Under this philosophy, IMDL-BenCo's framework has the following features and advantages:
- Easy to use:
- Unlike traditional frameworks (e.g., OpenMMLab and Detectron2), IMDL-BenCo does not rely on a registration mechanism.
- Facilitates IDE navigation to view class and function definitions without getting lost in the extensive documentation.
- Code style is highly similar to the native PyTorch framework, making it very easy for beginners in deep learning to start using it seamlessly.
- Unlike traditional frameworks (e.g., OpenMMLab and Detectron2), IMDL-BenCo does not rely on a registration mechanism.
- Fast:
- Based on CLI (Command Line Interface) code generation mechanism.
- Familiar with those who know CLI modes of web frontend frameworks like Vue, reducing time spent on framework code and focusing on model design and experimentation.
- Meets flexible customization needs, allowing direct modifications to the generated code without hacking the framework source code.
- GPU-accelerated evaluation metrics calculation, much faster than native methods of machine learning libraries like Sklearn.

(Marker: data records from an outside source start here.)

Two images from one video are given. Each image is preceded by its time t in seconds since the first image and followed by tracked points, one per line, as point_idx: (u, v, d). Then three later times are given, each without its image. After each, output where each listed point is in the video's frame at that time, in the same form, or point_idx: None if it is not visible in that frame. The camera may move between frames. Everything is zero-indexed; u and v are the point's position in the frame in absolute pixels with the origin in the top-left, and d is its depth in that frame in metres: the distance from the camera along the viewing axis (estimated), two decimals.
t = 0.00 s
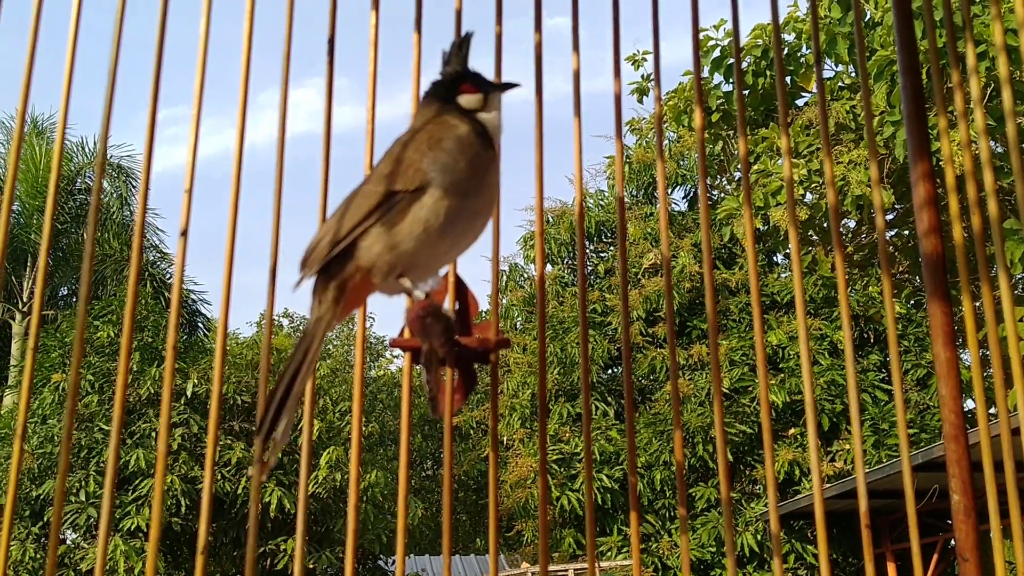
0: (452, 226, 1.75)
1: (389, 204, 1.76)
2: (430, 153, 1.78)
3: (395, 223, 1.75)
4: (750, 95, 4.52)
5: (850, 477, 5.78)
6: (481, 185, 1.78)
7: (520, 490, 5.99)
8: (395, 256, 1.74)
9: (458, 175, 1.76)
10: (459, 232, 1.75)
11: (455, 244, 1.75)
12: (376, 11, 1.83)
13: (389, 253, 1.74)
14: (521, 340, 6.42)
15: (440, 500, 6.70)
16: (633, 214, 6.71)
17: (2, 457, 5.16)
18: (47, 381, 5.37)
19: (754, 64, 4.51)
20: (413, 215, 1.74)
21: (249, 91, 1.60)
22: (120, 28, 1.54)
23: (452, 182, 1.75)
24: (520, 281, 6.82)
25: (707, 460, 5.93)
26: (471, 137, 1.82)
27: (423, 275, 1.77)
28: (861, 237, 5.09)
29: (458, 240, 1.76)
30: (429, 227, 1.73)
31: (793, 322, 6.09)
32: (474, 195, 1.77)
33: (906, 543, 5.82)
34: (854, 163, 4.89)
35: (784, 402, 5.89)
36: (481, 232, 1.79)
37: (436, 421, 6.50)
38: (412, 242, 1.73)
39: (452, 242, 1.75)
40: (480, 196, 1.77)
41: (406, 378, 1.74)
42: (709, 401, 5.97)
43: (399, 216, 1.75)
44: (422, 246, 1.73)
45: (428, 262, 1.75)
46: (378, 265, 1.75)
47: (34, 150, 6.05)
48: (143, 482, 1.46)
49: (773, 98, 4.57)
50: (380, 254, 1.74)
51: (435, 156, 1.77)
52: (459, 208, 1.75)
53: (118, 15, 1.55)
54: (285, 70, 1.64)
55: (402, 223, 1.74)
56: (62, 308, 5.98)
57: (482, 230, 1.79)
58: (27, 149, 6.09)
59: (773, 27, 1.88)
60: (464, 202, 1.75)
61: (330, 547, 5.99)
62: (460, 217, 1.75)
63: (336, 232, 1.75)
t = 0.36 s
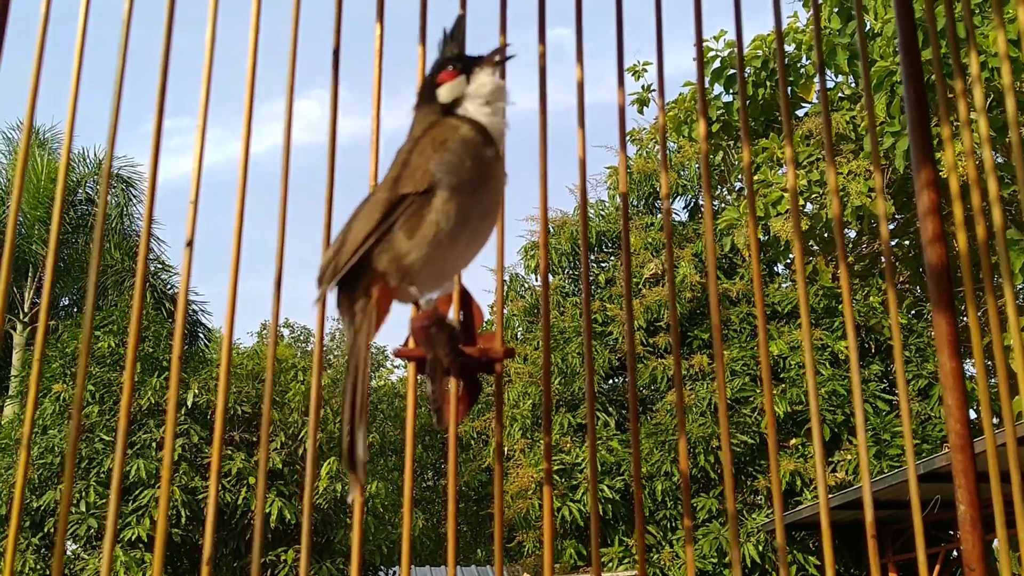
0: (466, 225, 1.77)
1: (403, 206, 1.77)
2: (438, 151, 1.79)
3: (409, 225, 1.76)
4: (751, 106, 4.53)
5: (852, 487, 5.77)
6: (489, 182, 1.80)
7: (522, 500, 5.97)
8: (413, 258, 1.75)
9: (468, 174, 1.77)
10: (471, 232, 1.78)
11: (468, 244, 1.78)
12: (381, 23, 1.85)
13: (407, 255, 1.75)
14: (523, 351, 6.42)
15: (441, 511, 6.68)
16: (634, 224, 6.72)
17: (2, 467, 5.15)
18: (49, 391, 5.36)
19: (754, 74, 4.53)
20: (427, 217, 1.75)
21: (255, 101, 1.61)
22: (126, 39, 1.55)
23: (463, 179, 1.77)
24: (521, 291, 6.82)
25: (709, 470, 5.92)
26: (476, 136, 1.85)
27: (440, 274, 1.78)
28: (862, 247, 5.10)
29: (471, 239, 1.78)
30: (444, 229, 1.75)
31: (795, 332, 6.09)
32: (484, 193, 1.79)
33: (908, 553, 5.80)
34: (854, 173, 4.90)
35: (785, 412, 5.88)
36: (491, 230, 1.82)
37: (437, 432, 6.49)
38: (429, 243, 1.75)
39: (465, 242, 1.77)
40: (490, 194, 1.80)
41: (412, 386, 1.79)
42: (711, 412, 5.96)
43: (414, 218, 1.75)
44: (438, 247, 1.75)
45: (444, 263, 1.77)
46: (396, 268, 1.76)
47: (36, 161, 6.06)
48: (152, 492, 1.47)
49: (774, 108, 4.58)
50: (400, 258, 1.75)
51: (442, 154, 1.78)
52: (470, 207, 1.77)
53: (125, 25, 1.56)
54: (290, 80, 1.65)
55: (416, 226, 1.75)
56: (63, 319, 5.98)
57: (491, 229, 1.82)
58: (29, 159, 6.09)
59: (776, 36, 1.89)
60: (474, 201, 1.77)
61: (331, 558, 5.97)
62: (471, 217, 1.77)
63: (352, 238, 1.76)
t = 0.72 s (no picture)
0: (464, 223, 2.08)
1: (408, 212, 2.13)
2: (434, 160, 2.15)
3: (416, 228, 2.12)
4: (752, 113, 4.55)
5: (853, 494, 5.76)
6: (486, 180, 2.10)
7: (523, 508, 5.96)
8: (420, 256, 2.08)
9: (461, 177, 2.10)
10: (472, 227, 2.09)
11: (470, 238, 2.09)
12: (385, 33, 1.86)
13: (414, 255, 2.08)
14: (524, 358, 6.42)
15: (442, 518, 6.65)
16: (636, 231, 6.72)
17: (4, 474, 5.14)
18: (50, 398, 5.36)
19: (756, 82, 4.54)
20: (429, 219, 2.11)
21: (260, 112, 1.62)
22: (133, 51, 1.56)
23: (456, 182, 2.10)
24: (522, 297, 6.82)
25: (710, 478, 5.91)
26: (469, 142, 2.17)
27: (448, 269, 2.10)
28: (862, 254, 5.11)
29: (472, 234, 2.09)
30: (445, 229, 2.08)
31: (797, 339, 6.09)
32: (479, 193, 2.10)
33: (910, 561, 5.79)
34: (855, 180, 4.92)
35: (787, 420, 5.88)
36: (493, 225, 2.10)
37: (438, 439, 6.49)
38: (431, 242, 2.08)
39: (468, 237, 2.08)
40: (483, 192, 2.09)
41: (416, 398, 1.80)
42: (712, 419, 5.96)
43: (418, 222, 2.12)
44: (440, 244, 2.08)
45: (449, 258, 2.08)
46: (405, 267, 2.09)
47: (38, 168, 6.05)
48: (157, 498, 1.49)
49: (776, 116, 4.60)
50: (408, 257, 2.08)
51: (437, 160, 2.15)
52: (466, 206, 2.09)
53: (132, 36, 1.56)
54: (295, 90, 1.65)
55: (421, 228, 2.11)
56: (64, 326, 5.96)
57: (495, 225, 2.11)
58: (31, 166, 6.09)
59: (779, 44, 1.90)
60: (470, 199, 2.09)
61: (333, 565, 5.97)
62: (469, 214, 2.09)
63: (365, 243, 2.12)
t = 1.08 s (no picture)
0: (467, 228, 2.08)
1: (410, 220, 2.13)
2: (434, 167, 2.15)
3: (418, 235, 2.11)
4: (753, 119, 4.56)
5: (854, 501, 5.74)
6: (488, 185, 2.10)
7: (524, 514, 5.95)
8: (424, 264, 2.08)
9: (463, 182, 2.10)
10: (475, 233, 2.08)
11: (473, 244, 2.08)
12: (386, 40, 1.86)
13: (418, 263, 2.08)
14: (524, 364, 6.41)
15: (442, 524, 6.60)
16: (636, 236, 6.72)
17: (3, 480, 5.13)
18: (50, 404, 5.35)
19: (756, 88, 4.54)
20: (431, 226, 2.11)
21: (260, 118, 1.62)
22: (134, 58, 1.56)
23: (458, 189, 2.10)
24: (522, 303, 6.82)
25: (711, 484, 5.91)
26: (468, 148, 2.16)
27: (452, 276, 2.10)
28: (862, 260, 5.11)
29: (475, 240, 2.09)
30: (448, 233, 2.08)
31: (797, 345, 6.08)
32: (479, 198, 2.09)
33: (911, 568, 5.77)
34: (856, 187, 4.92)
35: (787, 426, 5.87)
36: (496, 229, 2.10)
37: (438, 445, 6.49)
38: (434, 249, 2.08)
39: (471, 242, 2.08)
40: (485, 196, 2.09)
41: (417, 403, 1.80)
42: (713, 425, 5.95)
43: (420, 229, 2.12)
44: (441, 250, 2.08)
45: (453, 264, 2.08)
46: (409, 274, 2.09)
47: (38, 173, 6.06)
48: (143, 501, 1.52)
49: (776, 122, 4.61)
50: (413, 265, 2.08)
51: (437, 167, 2.14)
52: (469, 211, 2.08)
53: (132, 43, 1.56)
54: (296, 97, 1.65)
55: (424, 235, 2.10)
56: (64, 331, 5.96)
57: (497, 228, 2.11)
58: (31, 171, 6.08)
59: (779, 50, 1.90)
60: (473, 205, 2.08)
61: (332, 572, 5.95)
62: (471, 219, 2.08)
63: (367, 250, 2.12)
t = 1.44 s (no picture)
0: (467, 231, 2.08)
1: (408, 221, 2.12)
2: (433, 169, 2.15)
3: (417, 236, 2.11)
4: (753, 119, 4.57)
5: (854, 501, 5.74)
6: (488, 188, 2.11)
7: (524, 514, 5.95)
8: (423, 265, 2.08)
9: (463, 185, 2.11)
10: (474, 235, 2.08)
11: (472, 247, 2.09)
12: (385, 38, 1.86)
13: (416, 264, 2.08)
14: (524, 363, 6.41)
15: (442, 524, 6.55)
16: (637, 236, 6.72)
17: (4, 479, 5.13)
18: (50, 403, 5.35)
19: (757, 88, 4.54)
20: (429, 227, 2.11)
21: (260, 116, 1.62)
22: (134, 55, 1.56)
23: (458, 191, 2.10)
24: (523, 303, 6.82)
25: (711, 484, 5.91)
26: (468, 150, 2.17)
27: (450, 277, 2.10)
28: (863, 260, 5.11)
29: (474, 242, 2.09)
30: (447, 235, 2.09)
31: (797, 345, 6.07)
32: (479, 201, 2.10)
33: (911, 568, 5.77)
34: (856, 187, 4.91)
35: (788, 426, 5.86)
36: (494, 232, 2.10)
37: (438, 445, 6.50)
38: (433, 251, 2.08)
39: (470, 245, 2.08)
40: (486, 200, 2.09)
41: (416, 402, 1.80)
42: (713, 425, 5.94)
43: (418, 230, 2.12)
44: (441, 252, 2.08)
45: (451, 266, 2.08)
46: (407, 275, 2.08)
47: (40, 173, 6.07)
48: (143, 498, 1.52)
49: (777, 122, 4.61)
50: (411, 265, 2.08)
51: (437, 169, 2.14)
52: (469, 213, 2.09)
53: (132, 40, 1.56)
54: (296, 95, 1.65)
55: (422, 236, 2.10)
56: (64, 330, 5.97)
57: (496, 230, 2.11)
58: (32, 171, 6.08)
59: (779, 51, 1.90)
60: (472, 207, 2.09)
61: (332, 572, 5.95)
62: (471, 222, 2.09)
63: (364, 250, 2.12)
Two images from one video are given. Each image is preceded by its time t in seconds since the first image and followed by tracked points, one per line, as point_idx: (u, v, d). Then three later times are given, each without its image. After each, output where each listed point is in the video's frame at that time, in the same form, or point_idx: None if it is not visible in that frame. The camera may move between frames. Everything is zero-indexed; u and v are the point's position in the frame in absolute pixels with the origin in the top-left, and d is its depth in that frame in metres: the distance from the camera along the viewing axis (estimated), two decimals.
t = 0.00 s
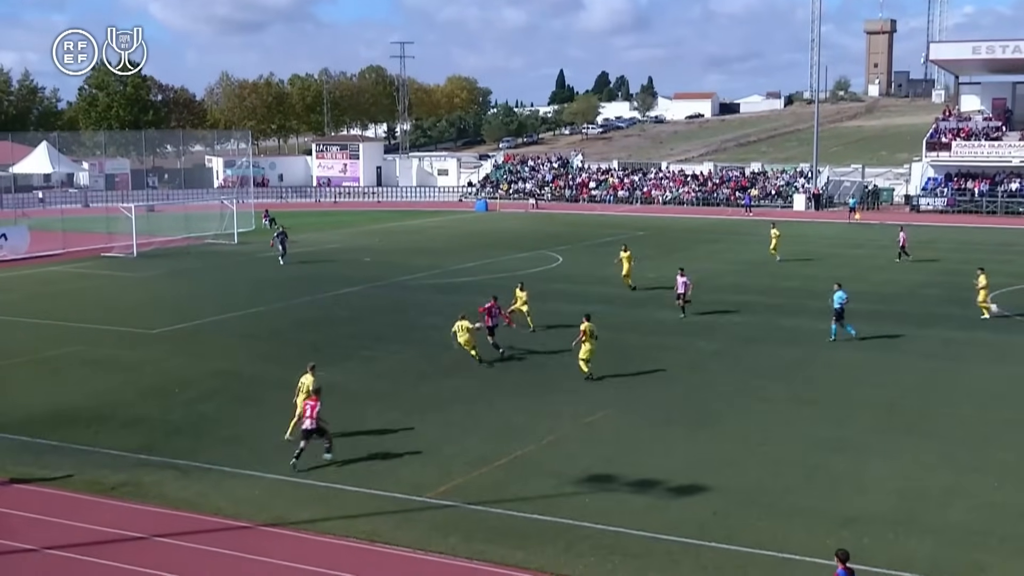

- Advanced users can still use the registration mechanism for batch experiment management and efficiently conduct ablation studies.
- Based on CLI (Command Line Interface) code generation mechanism.
- Comprehensive:
- Integrated common tampering detection dataset download and management (TODO)
- Rich preprocessing algorithms, including various "Naive Transform" methods proposed by MVSS-Net, and support for custom preprocessing interfaces based on the Albumentations library.
- Multiple SoTA models integrated, ready for experimentation and testing.
- Various excellent backbones for visual tasks, such as ResNet, Swin, and SegFormer, are available for benchmarking experiments.
- Multiple tampering detection feature extractors, including Sobel and BayarConv.
- Can be tested with backbones.
- Can also be used independently of IMDL-BenCo by importing directly into other model code constructions.
- Multiple common tampering detection evaluation metrics integrated, including image-level and pixel-level F1, AUC, etc.
- Integrated visualization tools like Tensorboard, only the input of images and scalars into specified interfaces are required.
- Integrated complexity analysis (parameters, FLOPs), Grad-CAM, and other analysis tools for quick and easy completion of paper charts.
Motivation
The IMDL task has long faced issues such as inconsistent preprocessing, inconsistent training datasets, inconsistent evaluation metrics, non-open source models, and non-open source training codes, seriously affecting the fair comparison between models.
Therefore, we hope to alleviate the code burden of open-source work through a standardized and unified code framework, encouraging more open-source work. Furthermore, we aim to correctly and accurately evaluate and compare the performance of existing models, promoting a healthier, fairer, and more sustainable development of the IMDL field.